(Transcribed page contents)
= Beginning of Section =

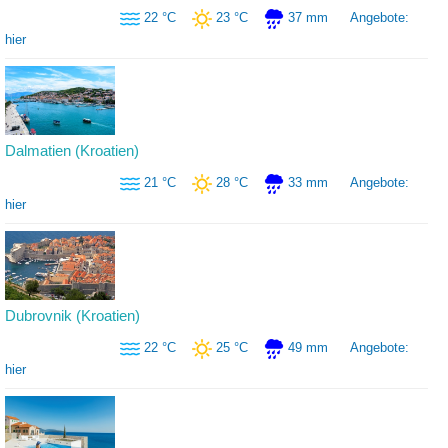
22 °C
23 °C
37 mm
Angebote:
hier
Dalmatien (Kroatien)
21 °C
28 °C
33 mm
Angebote:
hier
Dubrovnik (Kroatien)
22 °C
25 °C
49 mm
Angebote:
hier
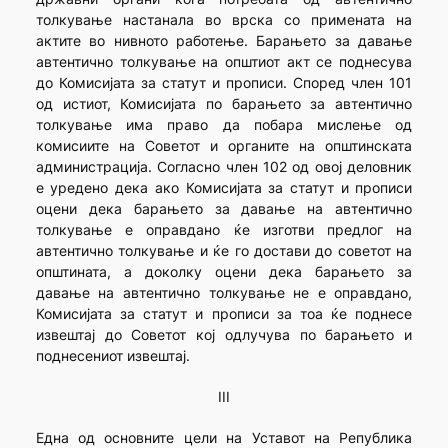
толкување настанала во врска со примената на
актите во нивното работење. Барањето за давање
автентично толкување на општиот акт се поднесува
до Комисијата за статут и прописи. Според член 101
од истиот, Комисијата по барањето за автентично
толкување има право да побара мислење од
комисиите на Советот и органите на општинската
администрација. Согласно член 102 од овој деловник
е уредено дека ако Комисијата за статут и прописи
оцени дека барањето за давање на автентично
толкување е оправдано ќе изготви предлог на
автентично толкување и ќе го достави до советот на
општината, а доколку оцени дека барањето за
давање на автентично толкување не е оправдано,
Комисијата за статут и прописи за тоа ќе поднесе
извештај до Советот кој одлучува по барањето и
поднесениот извештај.
III
Една од основните цели на Уставот на Република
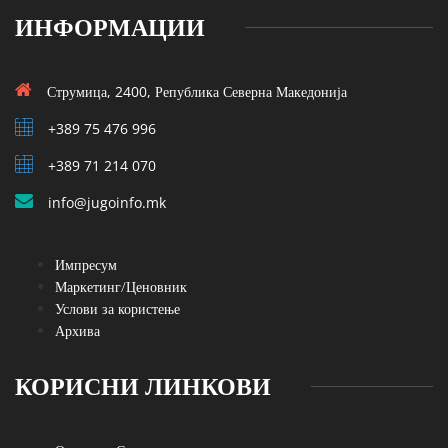
ИНФОРМАЦИИ
Струмица, 2400, Република Северна Македонија
+389 75 476 996
+389 71 214 070
info@jugoinfo.mk
Импресум
Маркетинг/Ценовник
Услови за користење
Архива
КОРИСНИ ЛИНКОВИ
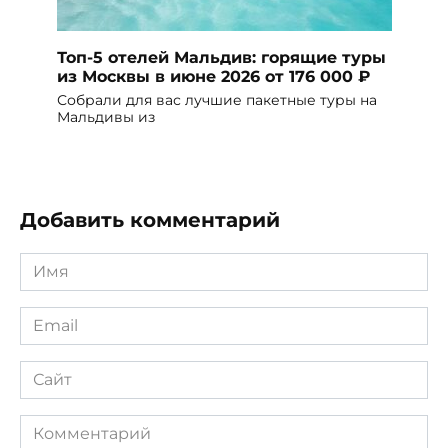
Топ-5 отелей Мальдив: горящие туры
из Москвы в июне 2026 от 176 000 ₽
Собрали для вас лучшие пакетные туры на
Мальдивы из
Добавить комментарий
Имя
*
Email
*
Сайт
Комментарий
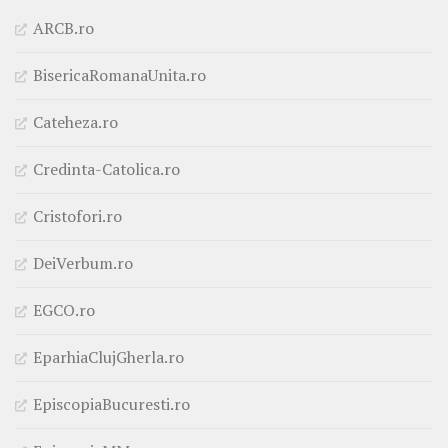
ARCB.ro
BisericaRomanaUnita.ro
Cateheza.ro
Credinta-Catolica.ro
Cristofori.ro
DeiVerbum.ro
EGCO.ro
EparhiaClujGherla.ro
EpiscopiaBucuresti.ro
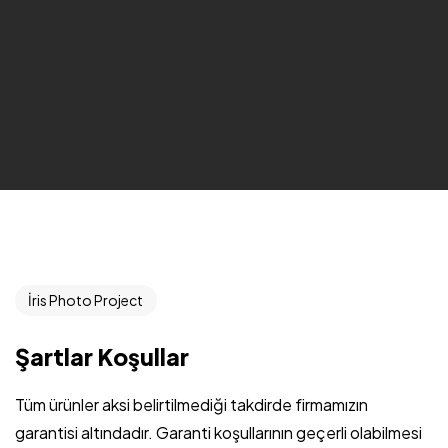
İris Photo Project
Şartlar Koşullar
Tüm ürünler aksi belirtilmediği takdirde firmamızın
garantisi altındadır. Garanti koşullarının geçerli olabilmesi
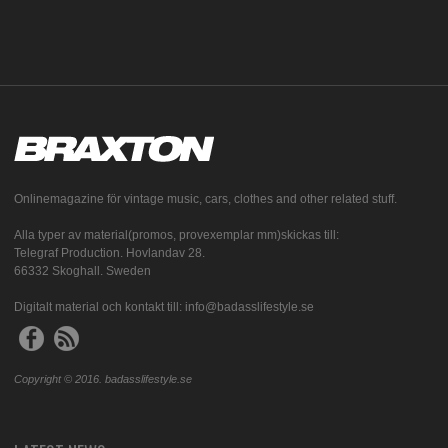
Onlinemagazine för vintage music, cars, clothes and other related stuff.
Alla typer av material(promos, provexemplar mm)skickas till:
Telegraf Production. Hovlandav 28.
66332 Skoghall. Sweden
Digitalt material och kontakt till: info@badasslifestyle.se
Copyright © 2016. badasslifestyle.se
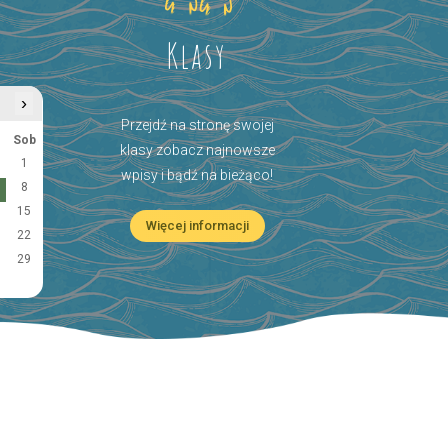
Klasy
›
Przejdź na stronę swojej
Sob
klasy zobacz najnowsze
1
wpisy i bądź na bieżąco!
8
15
Więcej informacji
22
29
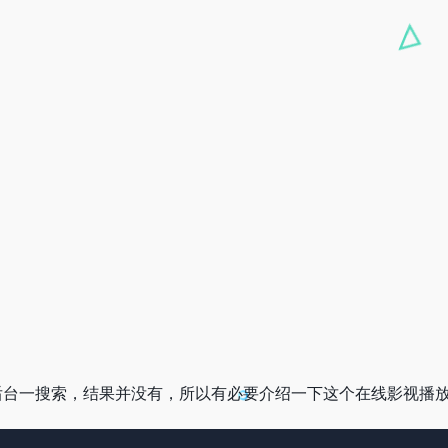
后台一搜索，结果并没有，所以有必要介绍一下这个在线影视播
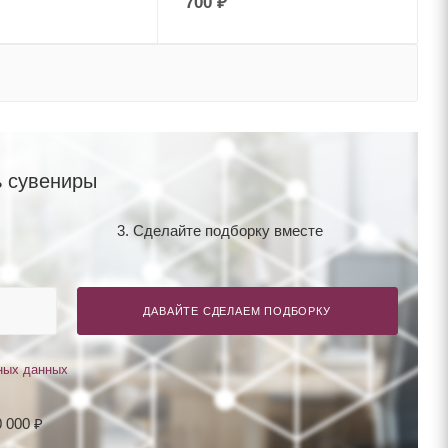
700
₽
 сувениры
3. Сделайте подборку вместе
ДАВАЙТЕ СДЕЛАЕМ ПОДБОРКУ
ных данных
 000 ₽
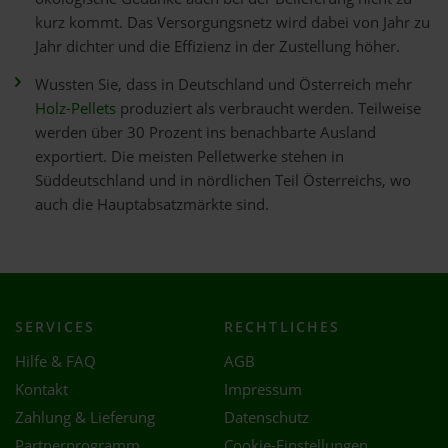
kurz kommt. Das Versorgungsnetz wird dabei von Jahr zu
Jahr dichter und die Effizienz in der Zustellung höher.
Wussten Sie, dass in Deutschland und Österreich mehr
Holz-Pellets
produziert als verbraucht werden. Teilweise
werden über 30 Prozent ins benachbarte Ausland
exportiert. Die meisten Pelletwerke stehen in
Süddeutschland und in nördlichen Teil Österreichs, wo
auch die Hauptabsatzmärkte sind.
SERVICES
RECHTLICHES
Hilfe & FAQ
AGB
Kontakt
Impressum
Zahlung & Lieferung
Datenschutz
Partnerprogramm
Cookie-Einstellungen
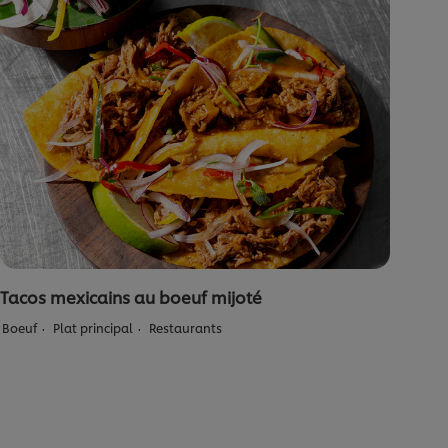
Tacos mexicains au boeuf mijoté
Boeuf
Plat principal
Restaurants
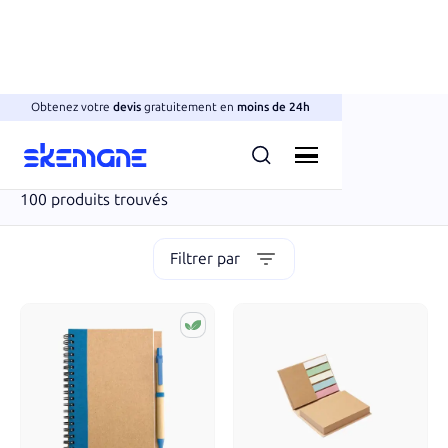
Obtenez votre
devis
gratuitement en
moins de 24h
Carnets & agendas
Carnets de notes
100
produits trouvés
Filtrer par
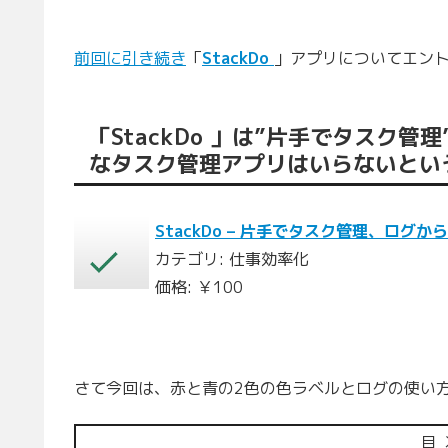
前回に引き続き
「
StackDo
」アプリについてエン
「StackDo 」は”片手でタスク管
なタスク管理アプリはいらないとい
StackDo – 片手でタスク管理、ログ
カテゴリ: 仕事効率化
価格: ￥100
さて今回は、赤と青の2色の色ラベルとログの使い
目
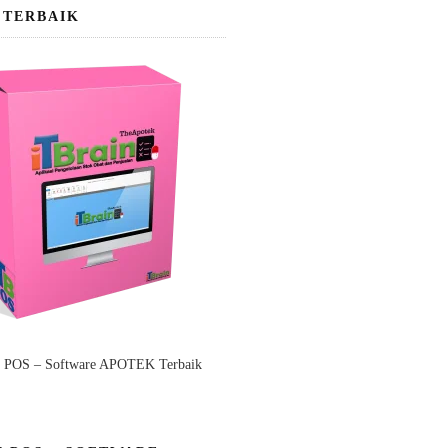
 TERBAIK
n POS – Software APOTEK Terbaik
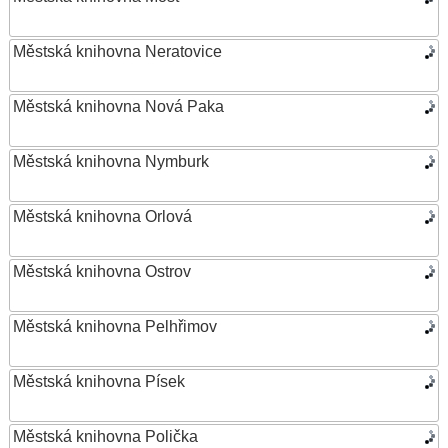
Městská knihovna Neratovice
Městská knihovna Nová Paka
Městská knihovna Nymburk
Městská knihovna Orlová
Městská knihovna Ostrov
Městská knihovna Pelhřimov
Městská knihovna Písek
Městská knihovna Polička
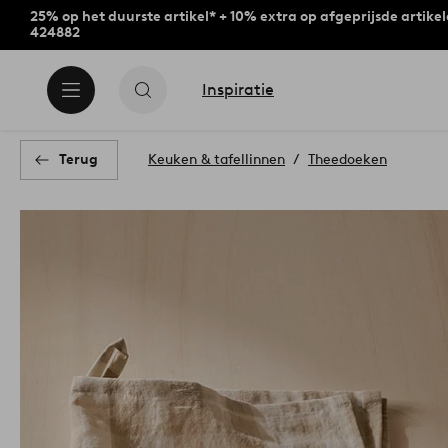
25% op het duurste artikel* + 10% extra op afgeprijsde artike
424882
Inspiratie
Terug
Keuken & tafellinnen
Theedoeken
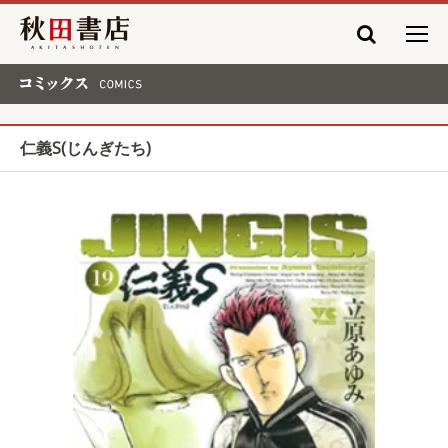
秋田書店
コミックス COMICS
仁義S(じんぎたち)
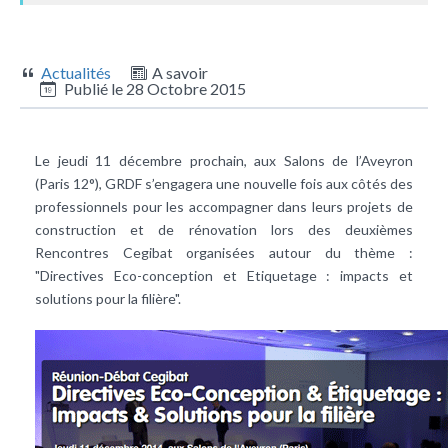
Actualités
A savoir
Publié le
28 Octobre 2015
Le jeudi 11 décembre prochain, aux Salons de l’Aveyron
(Paris 12°), GRDF s’engagera une nouvelle fois aux côtés des
professionnels pour les accompagner dans leurs projets de
construction et de rénovation lors des deuxièmes
Rencontres Cegibat organisées autour du thème :
"Directives Eco-conception et Etiquetage : impacts et
solutions pour la filière".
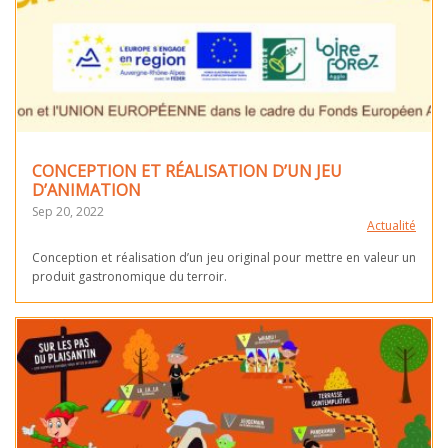
CONCEPTION ET RÉALISATION D’UN JEU
D’ANIMATION
Sep 20, 2022
Actualité
Conception et réalisation d’un jeu original pour mettre en valeur un
produit gastronomique du terroir.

= End of Section =

= PROBLEM TO WORK ON =
Check each line of the records for the string "StackDo" and copy those that have it.

= EXERCISE RESPONSE =
StackDo
「StackDo 」は”片手でタスク管
StackDo – 片手でタスク管理、ログ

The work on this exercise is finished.